[Reels] HyDE (Hypothetical Document Embedding)

Showing off studying ML/ML - academic reels

BayesianBacteria 2024. 5. 2. 18:30

ACL 2023. 이긴 하지만 아카이브에는 2022에 올라왔음.

Super-simple background

RAG (Retrieval Augmented Generation) is commonly used to complement the hallucination of LLMs.
to find the proper documents (here, we call target document) for given queries, the "contriever" is used.
- the contriever can be an text-encoder model such as T5 or BERT.
- the target document can be searced with the encoded feature by the contriever via similarity search between query and such document.
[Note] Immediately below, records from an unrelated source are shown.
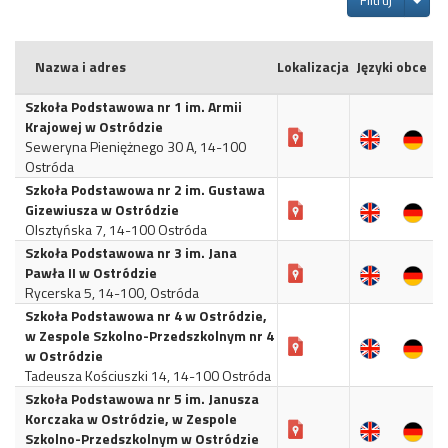
Nazwa i adres
Lokalizacja
Języki obce
Szkoła Podstawowa nr 1 im. Armii
Krajowej w Ostródzie
Seweryna Pieniężnego 30 A, 14-100
Ostróda
Szkoła Podstawowa nr 2 im. Gustawa
Gizewiusza w Ostródzie
Olsztyńska 7, 14-100 Ostróda
Szkoła Podstawowa nr 3 im. Jana
Pawła II w Ostródzie
Rycerska 5, 14-100, Ostróda
Szkoła Podstawowa nr 4 w Ostródzie,
w Zespole Szkolno-Przedszkolnym nr 4
w Ostródzie
Tadeusza Kościuszki 14, 14-100 Ostróda
Szkoła Podstawowa nr 5 im. Janusza
Korczaka w Ostródzie, w Zespole
Szkolno-Przedszkolnym w Ostródzie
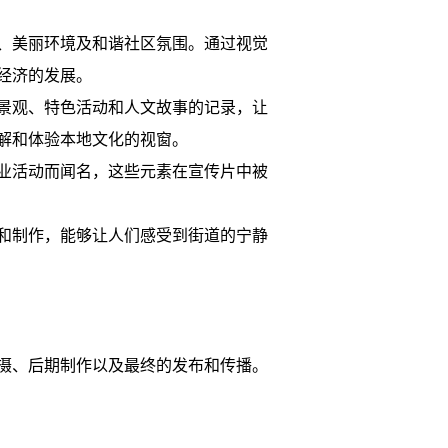
、美丽环境及和谐社区氛围。通过视觉
经济的发展。
景观、特色活动和人文故事的记录，让
解和体验本地文化的视窗。
业活动而闻名，这些元素在宣传片中被
和制作，能够让人们感受到街道的宁静
摄、后期制作以及最终的发布和传播。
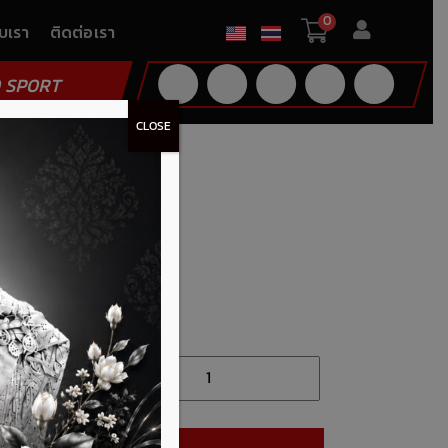
0
ับเรา
ติดต่อเรา
 SPORT
CLOSE
 Hose) – MT7815B409
7815B409
ายการโปรด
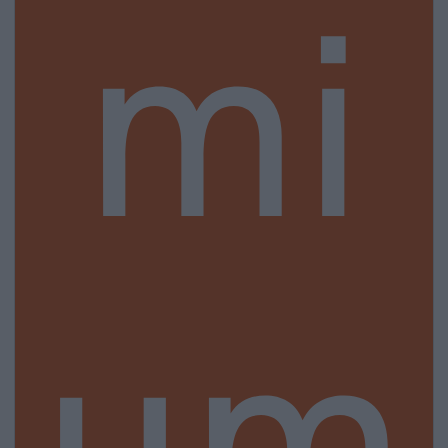
mi
um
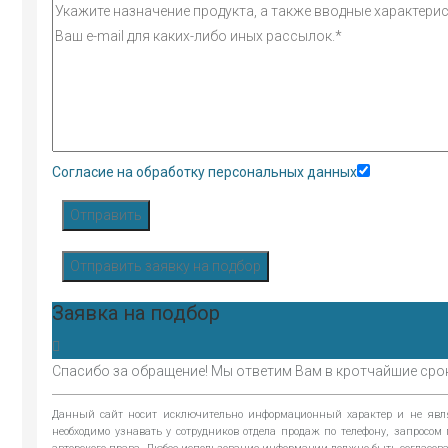
Согласие на обработку персональных данных
Отправить
Отправить заявку на подбор
Заявка на подбор
Спасибо за обращение! Мы ответим Вам в кротчайшие сро
Данный сайт носит исключительно информационный характер и не являе
необходимо узнавать у сотрудников отдела продаж по телефону, запросо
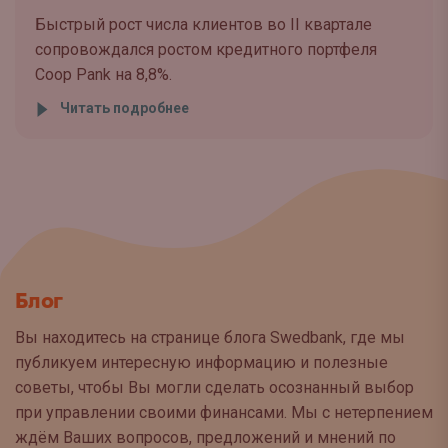
Быстрый рост числа клиентов во II квартале
сопровождался ростом кредитного портфеля
Coop Pank на 8,8%.
Читать подробнее
Блог
Вы находитесь на странице блога Swedbank, где мы
публикуем интересную информацию и полезные
советы, чтобы Вы могли сделать осознанный выбор
при управлении своими финансами. Мы с нетерпением
ждём Ваших вопросов, предложений и мнений по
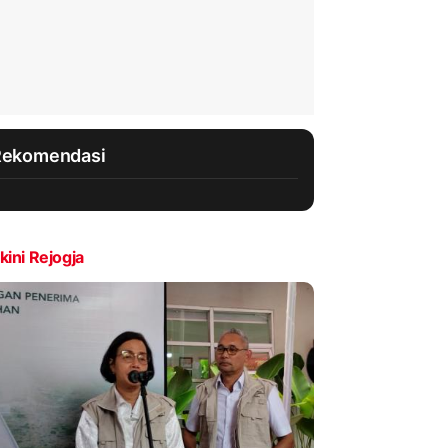
Rekomendasi
kini Rejogja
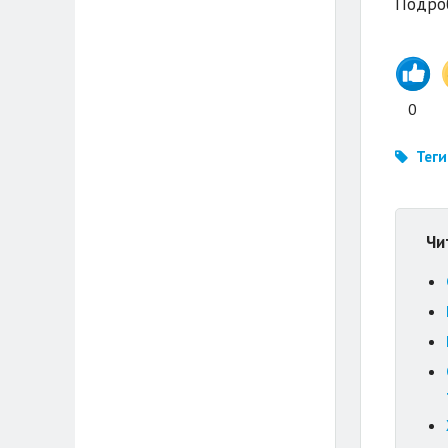
Подроб
0
Теги
Чи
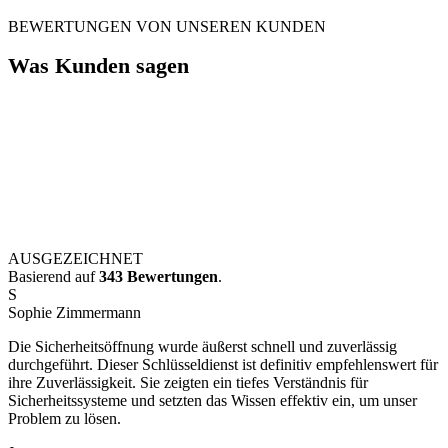
BEWERTUNGEN VON UNSEREN KUNDEN
Was Kunden sagen
AUSGEZEICHNET
Basierend auf
343 Bewertungen
.
S
Sophie Zimmermann
Die Sicherheitsöffnung wurde äußerst schnell und zuverlässig
durchgeführt. Dieser Schlüsseldienst ist definitiv empfehlenswert für
ihre Zuverlässigkeit. Sie zeigten ein tiefes Verständnis für
Sicherheitssysteme und setzten das Wissen effektiv ein, um unser
Problem zu lösen.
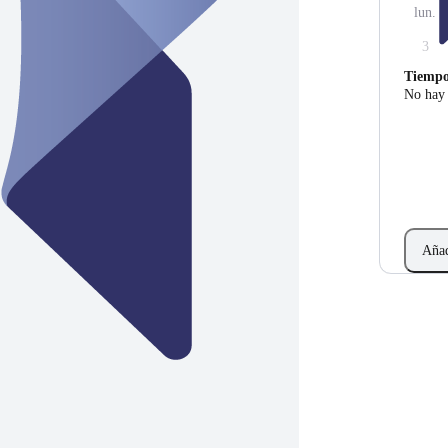
lun.
3
Tiemp
No hay 
Añad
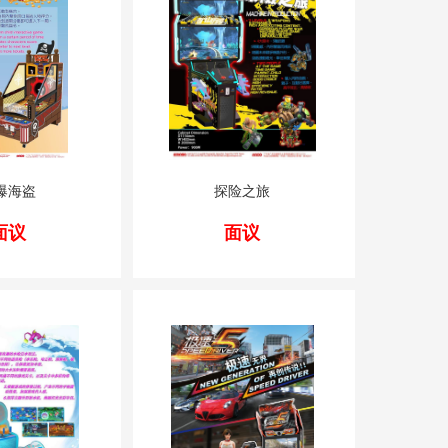
爆海盗
探险之旅
面议
面议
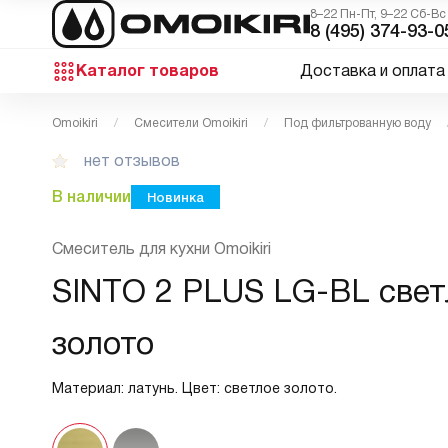
8–22 Пн-Пт, 9–22 Сб-Вс
8 (495) 374-93-0
Каталог товаров
Доставка и оплата
Omoikiri
Смесители Omoikiri
Под фильтрованную воду
нет отзывов
В наличии
Новинка
Смеситель для кухни Omoikiri
SINTO 2 PLUS LG-BL свет
золото
Материал: латунь. Цвет: светлое золото.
to improve the accuracy of the document search with the encoded-feature, authors suggest a novel method HyDE : the input of the contriever is not only the query, but also the LLM-generated "possibly fake" answer.
roughly speaking, semetic-distance (what ever it is) between (<query>, <document-answer>) is much closer than (<query, llm-answer>, <document-answer>).
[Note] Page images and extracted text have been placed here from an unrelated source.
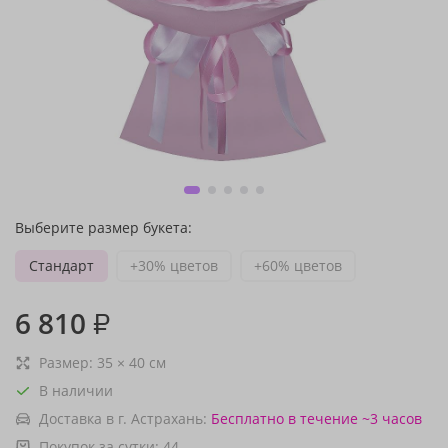
Выберите размер букета:
Стандарт
+30% цветов
+60% цветов
6 810
₽
Размер:
35
×
40
см
В наличии
Доставка в г. Астрахань:
Бесплатно
в течение ~3 часов
Покупок за сутки:
44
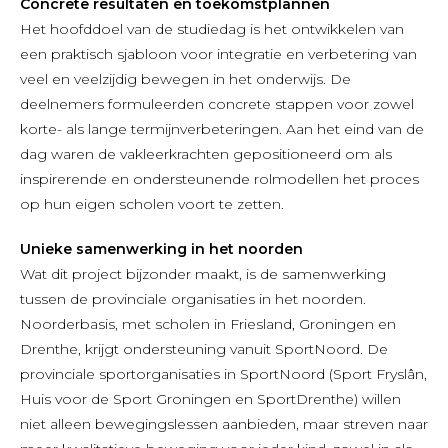
Concrete resultaten en toekomstplannen
Het hoofddoel van de studiedag is het ontwikkelen van
een praktisch sjabloon voor integratie en verbetering van
veel en veelzijdig bewegen in het onderwijs. De
deelnemers formuleerden concrete stappen voor zowel
korte- als lange termijnverbeteringen. Aan het eind van de
dag waren de vakleerkrachten gepositioneerd om als
inspirerende en ondersteunende rolmodellen het proces
op hun eigen scholen voort te zetten.
Unieke samenwerking in het noorden
Wat dit project bijzonder maakt, is de samenwerking
tussen de provinciale organisaties in het noorden.
Noorderbasis, met scholen in Friesland, Groningen en
Drenthe, krijgt ondersteuning vanuit SportNoord. De
provinciale sportorganisaties in SportNoord (Sport Fryslân,
Huis voor de Sport Groningen en SportDrenthe) willen
niet alleen bewegingslessen aanbieden, maar streven naar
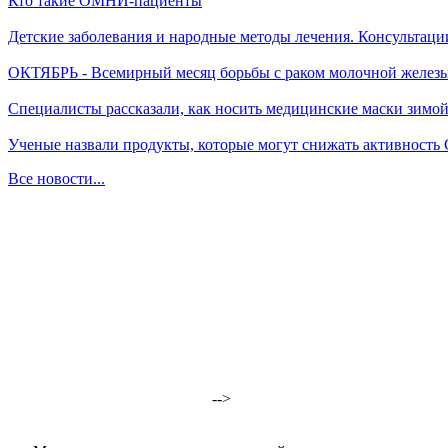
Кто такие ОМНИ-пациенты
Детские заболевания и народные методы лечения. Консультаци
ОКТЯБРЬ - Всемирный месяц борьбы с раком молочной желез
Специалисты рассказали, как носить медицинские маски зимо
Ученые назвали продукты, которые могут снижать активность
Все новости...
-->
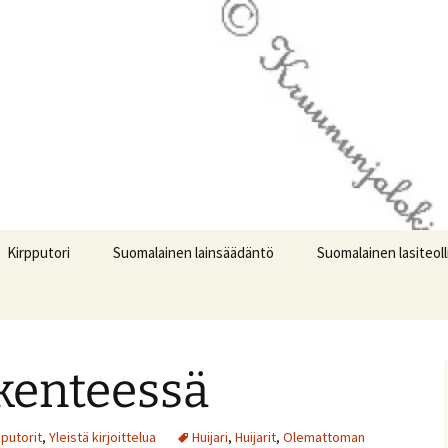
logi
jalokivet.com
Kirpputori
Suomalainen lainsäädäntö
Suomalainen lasiteol
ikenteessä
pputorit
,
Yleistä kirjoittelua
Huijari
,
Huijarit
,
Olemattoman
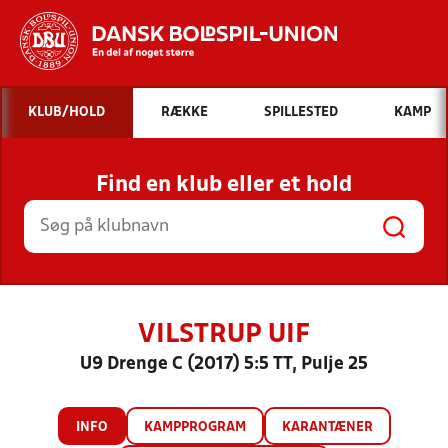
Hvad vil du søge efter?
KLUB/HOLD
RÆKKE
SPILLESTED
KAMP
INDHOLD OG NYHEDER
Find en klub eller et hold
STILLINGER, RESULTATER, KLUBBER OG
HOLD
VILSTRUP UIF
U9 Drenge C (2017) 5:5 TT, Pulje 25
INFO
KAMPPROGRAM
KARANTÆNER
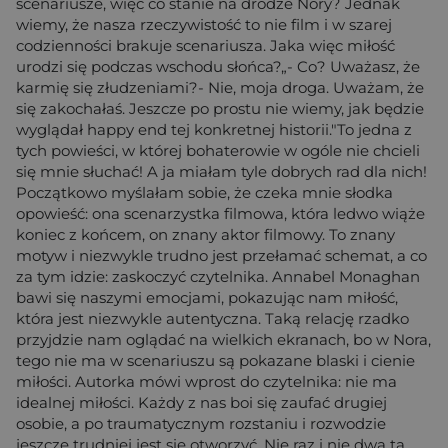
scenariusze, więc co stanie na drodze Nory? Jednak
wiemy, że nasza rzeczywistość to nie film i w szarej
codzienności brakuje scenariusza. Jaka więc miłość
urodzi się podczas wschodu słońca?„- Co? Uważasz, że
karmię się złudzeniami?- Nie, moja droga. Uważam, że
się zakochałaś. Jeszcze po prostu nie wiemy, jak będzie
wyglądał happy end tej konkretnej historii."To jedna z
tych powieści, w której bohaterowie w ogóle nie chcieli
się mnie słuchać! A ja miałam tyle dobrych rad dla nich!
Początkowo myślałam sobie, że czeka mnie słodka
opowieść: ona scenarzystka filmowa, która ledwo wiąże
koniec z końcem, on znany aktor filmowy. To znany
motyw i niezwykle trudno jest przełamać schemat, a co
za tym idzie: zaskoczyć czytelnika. Annabel Monaghan
bawi się naszymi emocjami, pokazując nam miłość,
która jest niezwykle autentyczna. Taką relację rzadko
przyjdzie nam oglądać na wielkich ekranach, bo w Nora,
tego nie ma w scenariuszu są pokazane blaski i cienie
miłości. Autorka mówi wprost do czytelnika: nie ma
idealnej miłości. Każdy z nas boi się zaufać drugiej
osobie, a po traumatycznym rozstaniu i rozwodzie
jeszcze trudniej jest się otworzyć. Nie raz i nie dwa ta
Consider the contriever was trained with the query-answer pair. If the model was perfectly trained and it well-generalizes, the HyPE-like method should not be improve the RAG performance.
- Therefore, success of the HyPE might imply that the current encoders for the contriever cannot convey the sementic information of the query-answer pairs (disclaimer: I do not know details about the encoders of the contriever and how to train them).
- (maybe) the similarity using such encoders, still, depends on due to how much structures of two prompts similar?